People v. Lewis

Yesawich Jr., J. P.

Appeal from a judgment of the County Court of Albany County (Harris, J.), rendered June 13, 1990, upon a verdict convicting defendant of the crimes of criminal possession of a controlled substance in the third degree and criminally using drug paraphernalia in the second degree.

The testimony at trial established that at approximately 8:30 p.m. on April 5, 1989, after defendant disembarked from a bus that had arrived at the City of Albany station from New York City, James Tuffey, a plainclothes detective with the Albany Police Department, saw defendant place a clear plastic bag containing a white substance into a larger, orange plastic bag that he was carrying. Tuffey stated that, believing the *667substance to be cocaine, he approached defendant with his gold shield in plain view and asked defendant where he was going; in response, defendant threw the orange bag at Tuffey, pushed him and fled on foot. Detective John Burke testified that he saw defendant push Tuffey, but he did not see defendant holding the bag or the cocaine. After a brief chase, defendant was apprehended, placed under arrest and transported to the police station, where he informed several detectives that he knew of the drug interdiction efforts being carried out in Albany, and was sorry that he had chosen that route, rather than an alternate but more time consuming route through Binghamton. He then volunteered that he was a major drug dealer in Utica. Found within the orange bag were two smaller bags containing approximately 55 grams of cocaine and numerous small vials of a type used to package narcotics for distribution. A search of defendant’s apartment in Utica revealed no drugs or paraphernalia, but a bankbook with an account balance of approximately $1,100 and cash in excess of $1,000.

Defendant, who insisted that he had never possessed any illegal drugs and that the cocaine and vials had been "planted” after he was arrested, when it was discovered that there was no contraband in the bag, also claimed to have been beaten by the police prior to making any inculpatory statements. The jury apparently did not find these assertions credible, however, as it found defendant guilty on both charges. He was sentenced as a second felony offender to a prison term of 12 Vi to 25 years for the possession count and a concurrent term of one year for the misdemeanor.

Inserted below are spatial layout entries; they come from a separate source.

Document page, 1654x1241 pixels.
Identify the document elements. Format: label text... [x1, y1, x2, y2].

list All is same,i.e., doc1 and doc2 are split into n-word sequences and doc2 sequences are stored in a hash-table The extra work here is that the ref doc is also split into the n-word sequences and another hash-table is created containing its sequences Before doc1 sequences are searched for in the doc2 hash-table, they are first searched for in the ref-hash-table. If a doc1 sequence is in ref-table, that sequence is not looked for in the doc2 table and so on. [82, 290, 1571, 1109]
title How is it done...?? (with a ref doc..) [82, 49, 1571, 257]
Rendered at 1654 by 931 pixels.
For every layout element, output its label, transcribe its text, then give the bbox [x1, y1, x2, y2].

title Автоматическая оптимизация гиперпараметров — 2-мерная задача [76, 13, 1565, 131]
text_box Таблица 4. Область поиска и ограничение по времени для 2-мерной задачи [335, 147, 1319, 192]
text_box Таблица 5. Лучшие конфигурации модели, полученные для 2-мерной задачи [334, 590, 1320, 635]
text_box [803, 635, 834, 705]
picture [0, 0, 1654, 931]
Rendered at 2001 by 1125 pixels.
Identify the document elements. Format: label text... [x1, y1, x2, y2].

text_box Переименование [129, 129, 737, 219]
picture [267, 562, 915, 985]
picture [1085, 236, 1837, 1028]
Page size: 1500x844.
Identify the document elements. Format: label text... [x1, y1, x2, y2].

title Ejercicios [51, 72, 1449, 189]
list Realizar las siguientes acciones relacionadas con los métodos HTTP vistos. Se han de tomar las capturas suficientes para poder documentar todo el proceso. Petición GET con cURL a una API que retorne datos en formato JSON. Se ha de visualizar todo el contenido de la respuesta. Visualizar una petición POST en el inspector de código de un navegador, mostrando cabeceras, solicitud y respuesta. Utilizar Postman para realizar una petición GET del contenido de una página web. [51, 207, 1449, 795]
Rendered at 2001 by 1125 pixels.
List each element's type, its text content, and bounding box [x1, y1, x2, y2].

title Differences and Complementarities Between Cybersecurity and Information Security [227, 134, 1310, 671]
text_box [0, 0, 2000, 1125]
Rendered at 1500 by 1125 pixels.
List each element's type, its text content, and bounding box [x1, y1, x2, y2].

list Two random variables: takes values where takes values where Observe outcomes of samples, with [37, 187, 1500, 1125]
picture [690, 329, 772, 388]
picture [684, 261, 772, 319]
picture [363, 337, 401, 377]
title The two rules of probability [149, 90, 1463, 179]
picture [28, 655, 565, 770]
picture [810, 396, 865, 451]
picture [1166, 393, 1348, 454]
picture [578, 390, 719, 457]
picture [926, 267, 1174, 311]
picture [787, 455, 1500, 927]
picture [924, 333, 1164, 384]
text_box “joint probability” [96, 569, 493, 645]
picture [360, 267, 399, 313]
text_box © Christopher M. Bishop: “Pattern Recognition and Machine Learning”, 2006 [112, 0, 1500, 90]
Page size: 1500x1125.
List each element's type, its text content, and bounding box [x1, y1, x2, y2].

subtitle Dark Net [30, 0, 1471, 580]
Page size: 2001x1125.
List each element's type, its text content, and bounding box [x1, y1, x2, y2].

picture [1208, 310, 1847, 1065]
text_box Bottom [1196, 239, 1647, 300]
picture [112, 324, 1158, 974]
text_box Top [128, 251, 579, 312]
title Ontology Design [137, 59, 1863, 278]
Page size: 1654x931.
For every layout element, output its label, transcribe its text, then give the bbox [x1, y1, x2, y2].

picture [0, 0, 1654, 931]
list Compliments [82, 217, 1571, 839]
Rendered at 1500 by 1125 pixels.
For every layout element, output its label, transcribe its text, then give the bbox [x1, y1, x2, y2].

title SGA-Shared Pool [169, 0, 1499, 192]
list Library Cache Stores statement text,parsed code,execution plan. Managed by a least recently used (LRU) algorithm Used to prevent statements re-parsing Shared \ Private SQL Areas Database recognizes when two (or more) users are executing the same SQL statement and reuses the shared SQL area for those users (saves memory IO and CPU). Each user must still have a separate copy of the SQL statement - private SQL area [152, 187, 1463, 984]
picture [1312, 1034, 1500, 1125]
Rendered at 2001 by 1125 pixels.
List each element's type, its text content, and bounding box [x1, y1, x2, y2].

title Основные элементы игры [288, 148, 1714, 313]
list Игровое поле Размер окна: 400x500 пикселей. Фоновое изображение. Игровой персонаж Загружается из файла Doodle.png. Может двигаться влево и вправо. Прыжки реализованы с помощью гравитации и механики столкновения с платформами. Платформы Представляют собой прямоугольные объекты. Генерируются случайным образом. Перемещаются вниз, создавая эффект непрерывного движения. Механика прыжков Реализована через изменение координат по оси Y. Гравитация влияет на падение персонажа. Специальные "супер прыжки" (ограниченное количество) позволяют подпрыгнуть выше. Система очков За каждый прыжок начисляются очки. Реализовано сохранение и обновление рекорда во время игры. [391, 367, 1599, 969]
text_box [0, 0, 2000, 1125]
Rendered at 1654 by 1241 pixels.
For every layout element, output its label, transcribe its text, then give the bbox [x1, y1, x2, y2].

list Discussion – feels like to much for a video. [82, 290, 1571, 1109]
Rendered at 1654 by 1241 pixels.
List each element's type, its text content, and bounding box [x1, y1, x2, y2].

We find no merit in defendant’s contention, raised for the first time at the beginning of a suppression hearing at which the admissibility of the statements was addressed, that County Court erroneously failed to preclude the detectives’ testimony as to the oral statements defendant assertedly made after his arrest. Although the pretrial notice furnished defendant did not comply with CPL 710.30, in that it did not provide any indication of the "sum and substance” of the inculpatory statements which the People intended to introduce into evidence, or the context in which those statements were made (see, People v Laporte, 184 AD2d 803, 804, lv denied 80 NY2d 905; People v Rivera, 73 AD2d 528, affd 53 NY2d 1005), these defects are of no import where, as here, defendant was afforded a full opportunity to challenge the admissibility of his statement and did in fact do so on the substantive basis that it was not voluntarily made (see, People v Laporte, supra, at 805; *668compare, People v Amparo, 73 NY2d 728, 729). The circumstances here differ from those present in People v Bernier (73 NY2d 1006) in that here the suppression hearing was initiated before any request for preclusion was lodged, thus effectively waiving defendant’s right to object to the improper notice (see, People v Li Castro, 180 AD2d 840, 841, lv denied 80 NY2d 834; People v Holmes, 170 AD2d 534, 535, lv denied 77 NY2d 961).

Finally, in view of defendant’s prior criminal record, the significant amount of cocaine he possessed, and the fact that this arrest was made while defendant was on probation and within six months of his release from prison on an unrelated burglary offense, County Court’s imposition of the harshest sentence cannot be said to have been an abuse of discretion (see, People v Gaddy, 94 AD2d 892, 893).

Crew III, White, Mahoney and Casey, JJ., concur. Ordered that the judgment is affirmed.